Is 'The Bride He Bought Online' Based On A True Story? The Writer & Director Talks What Inspired The Lifetime Movie

So much of our every day communication happens through the faceless Internet — e-mails, tweets, Instagram photos, Gchat, online dating sites, and so much more. I'd like to think I always know who I'm talking to, but sadly, I can never be too sure. And, the new Lifetime TV movie The Bride He Bought Online , premiering on Saturday night, will truly show audiences that the new love you found over the internet could be a mere prank by some teenagers. We hear of the idea of catfishing pretty often, so it's fair to wonder: Is The Bride He Bought Online based on a true story?

"I find it interesting from a theoretical standpoint that the internet has created crimes that didn't exist before and how people, because of the anonymity of the internet, have the ability to sit behind a screen and do things that they couldn't justify doing in person," writer and director of the film, Christine Conradt says. "That's what inspired me to create a story around that concept."

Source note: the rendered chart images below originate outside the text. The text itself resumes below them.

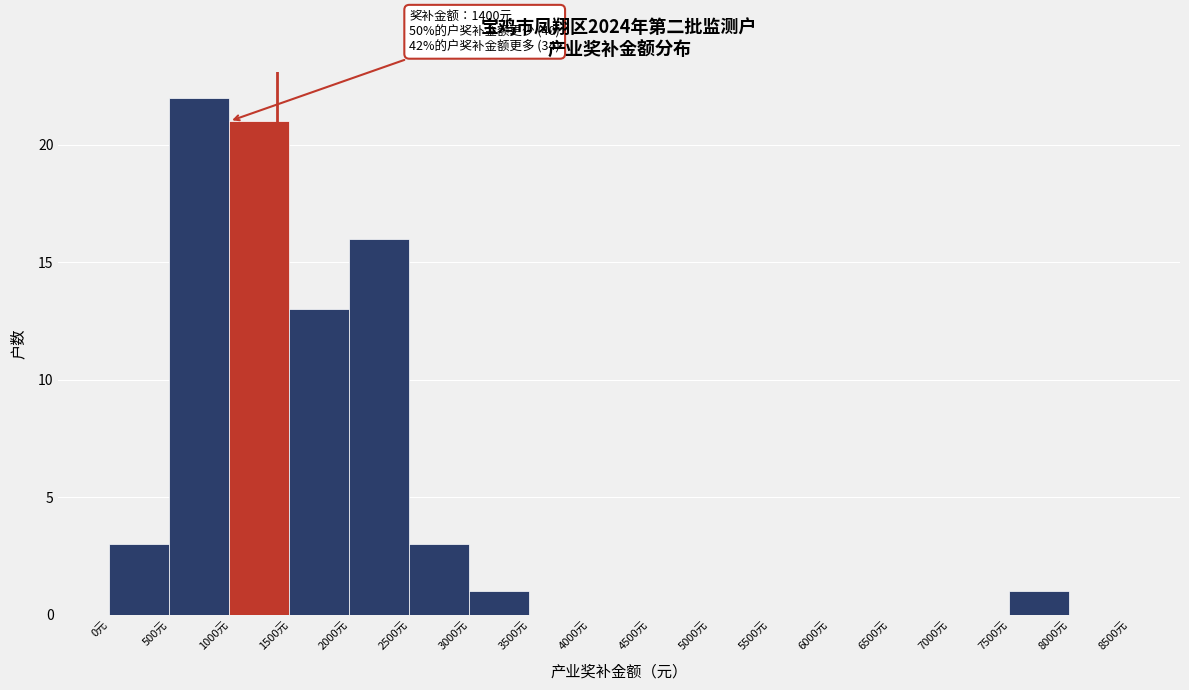

Over which range of the x-axis is the bar tallest?

500 to 1000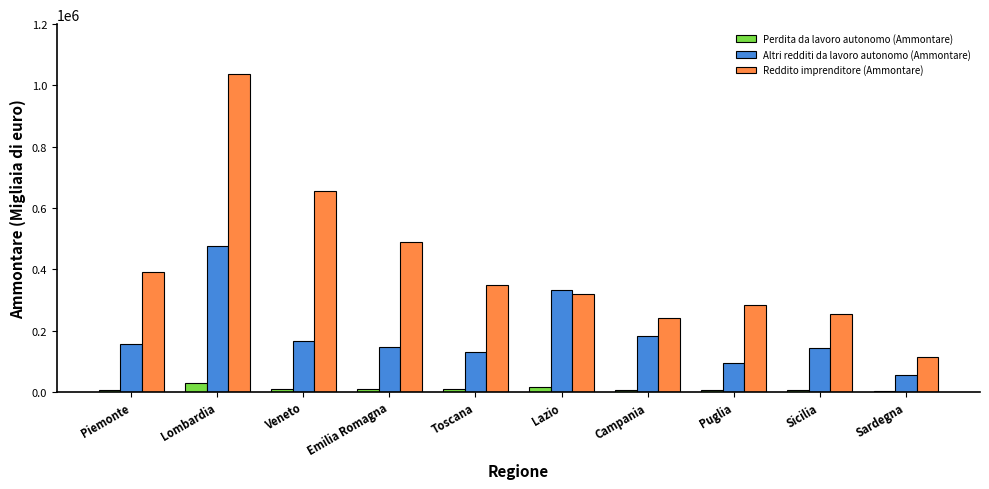

What is the maximum value for Perdita da lavoro autonomo (Ammontare)?

27372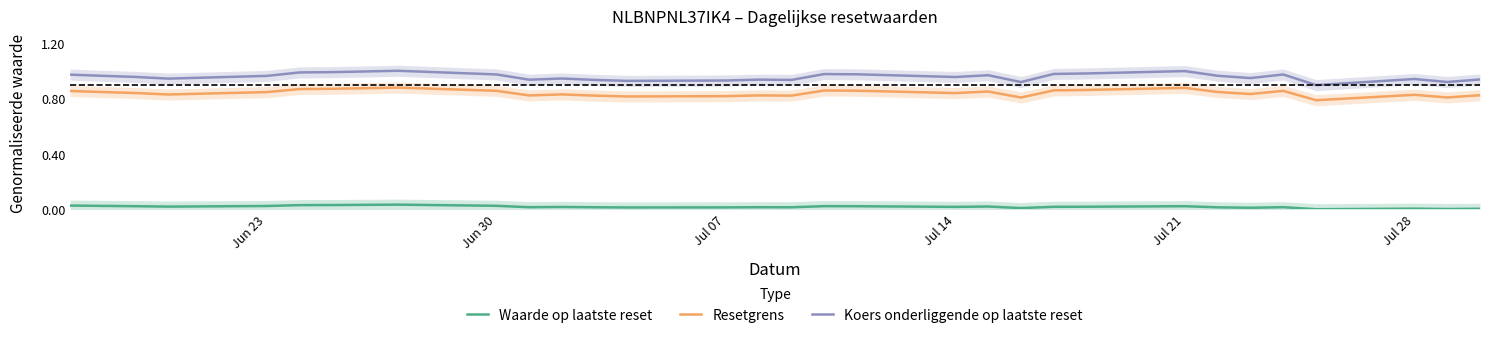

True or false: Waarde op laatste reset and Resetgrens intersect in this chart.

False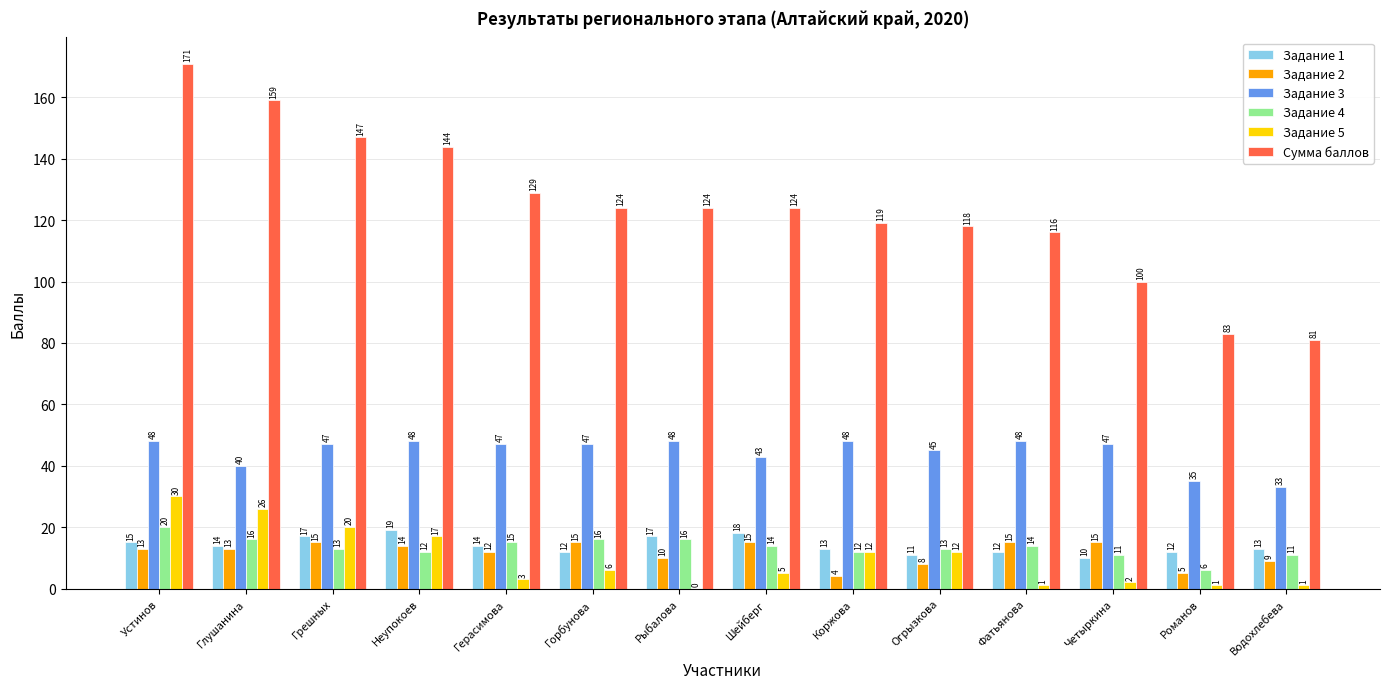

What is the sum of the Задание 1 values at Коржова and Горбунова?

25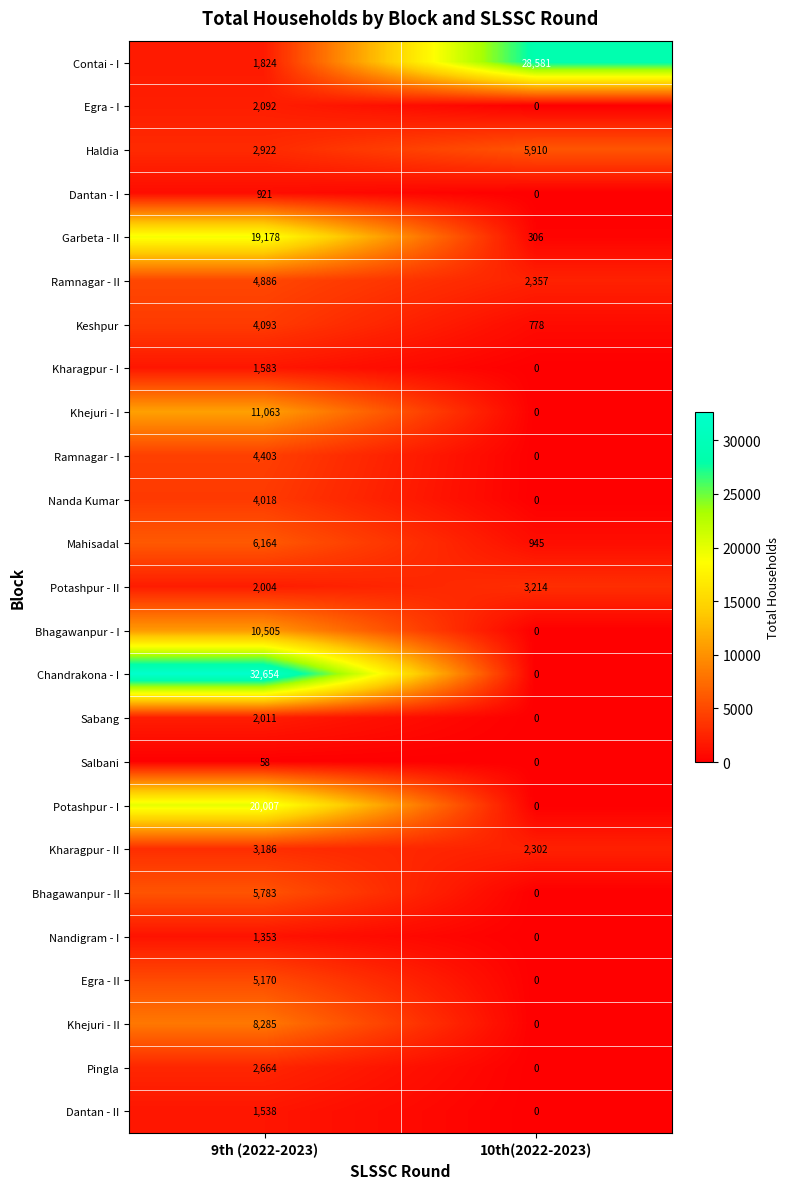

At 9th (2022-2023), list the series in order from smallest to largest.

Salbani, Dantan - I, Nandigram - I, Dantan - II, Kharagpur - I, Contai - I, Potashpur - II, Sabang, Egra - I, Pingla, Haldia, Kharagpur - II, Nanda Kumar, Keshpur, Ramnagar - I, Ramnagar - II, Egra - II, Bhagawanpur - II, Mahisadal, Khejuri - II, Bhagawanpur - I, Khejuri - I, Garbeta - II, Potashpur - I, Chandrakona - I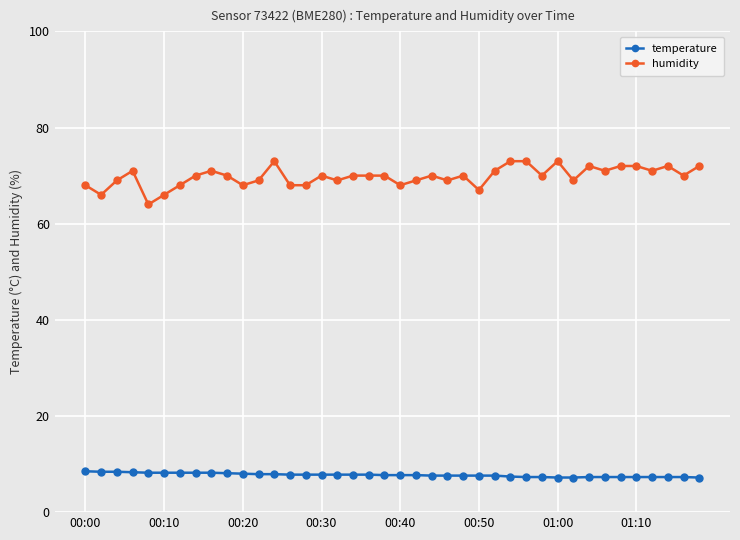

How many distinct data groups are displayed?

2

So, while the movie isn't based on one specific case, Conradt says she was inspired to write the film by various cases of cyberbullying and juvenile crime. Conradt has a masters degree in criminal justice from Boston University and her studies focused on cyber crime and juvenile delinquency. The Bride He Bought Online certainly deals with those topics. It's a story about three teenage girls who run a prank blog and decide their latest target will be the man who falls for a fake profile they posted on a mail-order bride website. Unfortunately for them, the pranked man becomes becomes hellbent on revenge against the girls, but will he take it too far?

Cyber Crime & Trust On The Internet

Conradt is very passionate about these topics and has studied the motivations behind teen crime (peer pressure and lack of understanding consequences are among them), as well as Internet crimes, in which the World Wide Web gives folks a new way to commit old-fashioned wrongdoing. She published a paper in the International Journal of Cyber Criminology on the Adrian Ghighina online auction fraud case.

But, does this mean you should distrust the entire Internet? Not quite. "I think what's interesting is that when people go online the balance of trusting is thrown off, because either they just completely trust without being given a reason to trust that person, or they completely distrust," Conradt tells Bustle. "A lot of our meaningful interactions with people have been replaced with what we believe are meaningful interactions online. People now believe you could get to know someone so well online and fall in love with them."

How The Movie Came To Be

In addition to studying crime, Conradt has a bachelor's degree in screenwriting from the prestigious USC film school with more than 40 movie credits under her belt as a screenwriter — and a good amount of those are beloved titles have aired Lifetime, including A Nanny's Revenge, The Secret Sex Life of a Single Mom, and Betrayed at 17.

She said she originally wrote The Bride He Bought Online as an indie horror movie that would be her directorial debut and she was ready to start up a crowdfunding campaign. But, there was no need, because Executive Producer Pierre David was into the idea — but as a thriller.

That Ending (But No Spoilers)

Don't worry, I won't spoil the ending for you, but I will say that it's pretty dark. Nothing is tied up in a neat little package with a bow and that's something that makes sense for a movie with so much gray area, where no one is completely right or totally wrong.

"When [Lifetime] finally saw it, they said this is one of the darkest movies we've ever done, because of the ending," Conradt hints. "You start out with the girls and they're so terrible to this guy, doing something so wrong and so mean. Then when it's flipped and he takes his revenge, I wanted the audience to say, 'They were mean, but they didn't deserve that.'"

How far can revenge go and just how dark does it get? You'll have to tune in Saturday, July 18 at 8 p.m. to find out.